Favela Painting by Haas&Hahn
The Favela Painting project was initiated by Jeroen Koolhaas and Dre Urhahn (Haas&Hahn) back in 2005 and started with a mural in a favela in Rio de Janeiro.
Over the years Favela Painting has grown into a social enterprise that initiates and produces projects, creating visual interventions in unexpected places all over the world. The main ambition is to catalyze social improvement, together with the local community.
They currently have (ongoing) projects in a.o. Rio de Janeiro, Port-au-Prince, Philadelphia, Curaçao and Amsterdam. In 2016 Haas&Hann went to a refugee camp in Skaramangas in Greece and painted a large design on the ground together with refugees. They continued with this concept and are now painting the grey walls of the Bijlmer Bajes, an old prison in Amsterdam, currently a home for asylum seekers. For this project Favela Painting have teamed up with the residents of the asylum center.
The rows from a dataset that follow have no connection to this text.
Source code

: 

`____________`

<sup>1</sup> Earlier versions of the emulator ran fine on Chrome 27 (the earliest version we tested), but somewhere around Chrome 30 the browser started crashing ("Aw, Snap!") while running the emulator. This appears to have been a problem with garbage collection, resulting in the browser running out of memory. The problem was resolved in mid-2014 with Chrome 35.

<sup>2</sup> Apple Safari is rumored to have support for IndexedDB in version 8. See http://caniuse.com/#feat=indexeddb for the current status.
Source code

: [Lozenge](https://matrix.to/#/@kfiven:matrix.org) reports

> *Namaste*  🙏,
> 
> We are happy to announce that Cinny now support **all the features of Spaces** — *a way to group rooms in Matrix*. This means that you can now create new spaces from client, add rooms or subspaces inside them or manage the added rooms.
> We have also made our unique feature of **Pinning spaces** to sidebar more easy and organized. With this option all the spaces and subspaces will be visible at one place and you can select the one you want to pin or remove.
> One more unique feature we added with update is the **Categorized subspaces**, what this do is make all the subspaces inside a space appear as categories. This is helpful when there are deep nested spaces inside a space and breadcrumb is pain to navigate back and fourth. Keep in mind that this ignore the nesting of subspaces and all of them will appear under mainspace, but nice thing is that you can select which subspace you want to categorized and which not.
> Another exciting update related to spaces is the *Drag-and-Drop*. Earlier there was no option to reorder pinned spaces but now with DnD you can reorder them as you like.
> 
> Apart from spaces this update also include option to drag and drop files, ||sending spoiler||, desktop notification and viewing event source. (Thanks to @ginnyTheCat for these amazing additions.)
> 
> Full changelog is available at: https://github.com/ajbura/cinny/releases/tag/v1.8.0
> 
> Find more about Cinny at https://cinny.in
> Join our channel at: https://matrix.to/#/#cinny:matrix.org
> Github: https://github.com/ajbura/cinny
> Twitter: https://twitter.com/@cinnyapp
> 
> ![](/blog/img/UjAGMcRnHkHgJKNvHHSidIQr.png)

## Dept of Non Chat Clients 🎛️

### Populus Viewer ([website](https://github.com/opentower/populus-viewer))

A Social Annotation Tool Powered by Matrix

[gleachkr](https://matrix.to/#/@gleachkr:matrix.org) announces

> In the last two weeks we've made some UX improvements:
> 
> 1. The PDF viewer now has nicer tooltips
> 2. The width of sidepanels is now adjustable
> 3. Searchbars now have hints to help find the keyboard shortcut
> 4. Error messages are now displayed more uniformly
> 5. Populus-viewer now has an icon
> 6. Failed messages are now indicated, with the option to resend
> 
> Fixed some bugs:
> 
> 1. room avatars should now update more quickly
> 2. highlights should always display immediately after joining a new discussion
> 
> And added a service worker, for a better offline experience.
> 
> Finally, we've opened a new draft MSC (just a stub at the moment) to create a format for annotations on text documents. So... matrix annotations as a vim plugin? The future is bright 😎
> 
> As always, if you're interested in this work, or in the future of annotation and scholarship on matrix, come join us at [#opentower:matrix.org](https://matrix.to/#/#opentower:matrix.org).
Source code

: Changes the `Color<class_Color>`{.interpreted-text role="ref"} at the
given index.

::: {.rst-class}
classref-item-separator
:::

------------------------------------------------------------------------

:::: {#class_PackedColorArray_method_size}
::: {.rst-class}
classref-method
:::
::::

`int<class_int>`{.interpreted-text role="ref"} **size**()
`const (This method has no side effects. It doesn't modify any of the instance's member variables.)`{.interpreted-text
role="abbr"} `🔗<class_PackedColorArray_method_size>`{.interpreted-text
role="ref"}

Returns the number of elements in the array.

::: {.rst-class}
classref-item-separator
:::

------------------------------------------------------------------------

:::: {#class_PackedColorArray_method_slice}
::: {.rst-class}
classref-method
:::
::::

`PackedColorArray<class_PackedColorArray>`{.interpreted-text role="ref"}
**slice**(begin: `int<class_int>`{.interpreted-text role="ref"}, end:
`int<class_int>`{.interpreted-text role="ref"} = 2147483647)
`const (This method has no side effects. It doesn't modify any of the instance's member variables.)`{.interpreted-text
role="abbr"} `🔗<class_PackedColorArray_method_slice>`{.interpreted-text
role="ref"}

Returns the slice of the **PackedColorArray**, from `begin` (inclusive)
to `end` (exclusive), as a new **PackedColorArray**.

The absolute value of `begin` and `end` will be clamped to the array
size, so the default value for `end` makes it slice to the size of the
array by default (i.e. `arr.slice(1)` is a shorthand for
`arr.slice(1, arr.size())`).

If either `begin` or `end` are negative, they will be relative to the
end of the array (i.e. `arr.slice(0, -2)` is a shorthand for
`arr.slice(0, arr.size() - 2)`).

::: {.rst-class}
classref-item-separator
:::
As part of the exhibition ‘Solution or Utopia? Design for refugees’ Favela Painting was commissioned by the Stedelijk Museum in Amsterdam to design a mural for one of the rooms in the exhibit. The mural was realised together with the paint crew of Favela Painting, many of which are refugees from various nations that have come through the Asylum Center in Amsterdam.